2. Настройка Keycloak
Ваши настройки Keycloak также выглядят верно, важно удостовериться, что они действительно активны.
http-enabled=true
http-host=127.0.0.1
http-port=5006
http-management-port=5007
hostname=example.com
hostname-url=https://example.com/auth
hostname-admin-url=https://example.com/adminУбедитесь, что http-management-port действительно настроен на 5007, и ваш интерфейс управления Keycloak доступен на этом порту.
3. Проверка логов
Поскольку вы не видите ошибок в логах NGINX, попробуйте проверить логи самого Keycloak. Это поможет понять, обрабатываются ли запросы должным образом.
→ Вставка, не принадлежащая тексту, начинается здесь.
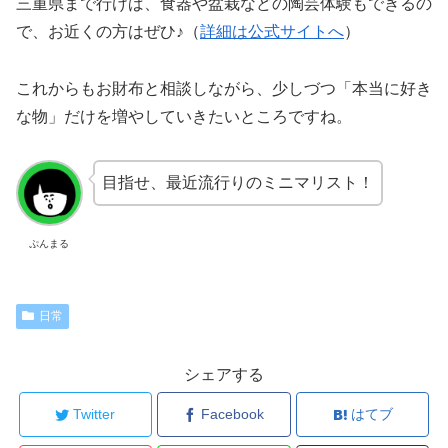
三重県まで行けば、食器や盆栽などの陶芸体験もできるの
で、お近くの方はぜひ♪（
詳細は公式サイトへ
）
これからもお財布と相談しながら、少しづつ「本当に好き
な物」だけを増やしていきたいところですね。
目指せ、最近流行りのミニマリスト！
ぷんまる
日常
シェアする
Twitter
Facebook
はてブ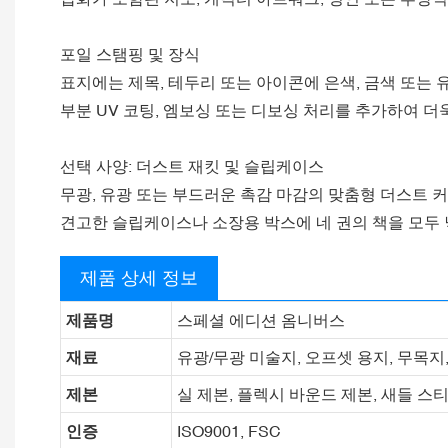
포일 스탬핑 및 장식
표지에는 제목, 테두리 또는 아이콘에 은색, 금색 또는 
부분 UV 코팅, 엠보싱 또는 디보싱 처리를 추가하여 더
선택 사양: 더스트 재킷 및 슬립케이스
무광, 유광 또는 부드러운 촉감 마감의 맞춤형 더스트 
견고한 슬립케이스나 소장용 박스에 네 권의 책을 모두 
제품 상세 정보
제품명
스페셜 에디션 옴니버스
재료
유광/무광 미술지, 오프셋 용지, 무목지, 
제본
실 제본, 플렉시 바운드 제본, 새들 스티
인증
ISO9001, FSC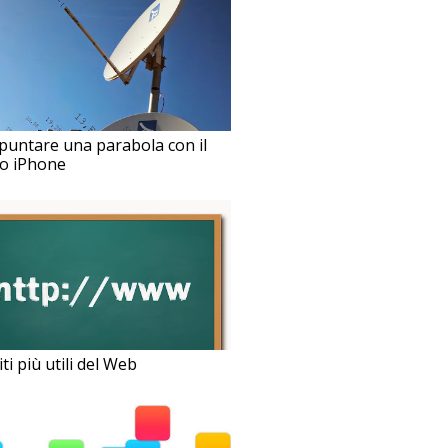
untare una parabola con il
io iPhone
iti più utili del Web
Логи Keycloak обычно находятся в /opt/jboss/keycloak/standalone/log/server.log.
4. Page not found
Ошибка 404 на странице https://example.com/auth/ может указывать на то, что NGINX не может найти соответствующий маршрут в Keycloak или что Keycloak не настроен для обработки этого конкретного URL.
Убедитесь, что вы используете правильный базовый URL для Keycloak и что он соответствует URL, который вы указали в вашем фронтенд-приложении Angular.
Также проверьте, сохранены ли необходимые сущности (например, Realm, Client) в Keycloak, что может быть причиной возникновения проблем при обращении к ресурсу.
5. Проверка конфигурации клиента
Если ваш Angular-приложение использует Keycloak JavaScript адаптер, убедитесь, что настройки клиента совпадают с тем, что определено в ключах конфигурации Keycloak:
- Проверьте, что указаны правильные значения
auth-server-url,realmиclientId.
6. Итог
- Проверьте доступность Keycloak на
http://127.0.0.1:5006/auth/иhttp://127.0.0.1:5007/. - Убедитесь, что все необходимые настройки в Keycloak и NGINX корректны.
- Изучите логи как NGINX, так и Keycloak для дополнительной информации о состоянии и ошибках.
- Проверьте настройки клиента Angular, чтобы убедиться, что они соответствуют конфигурации Keycloak.
Если после всех этих шагов проблема не решена, возможно, стоит рассмотреть возможность использования Keycloak Pro для большей поддержки и функционала, но это должно быть последним шагом, учитывая, что ключевые функции уже доступны в Open Source версии.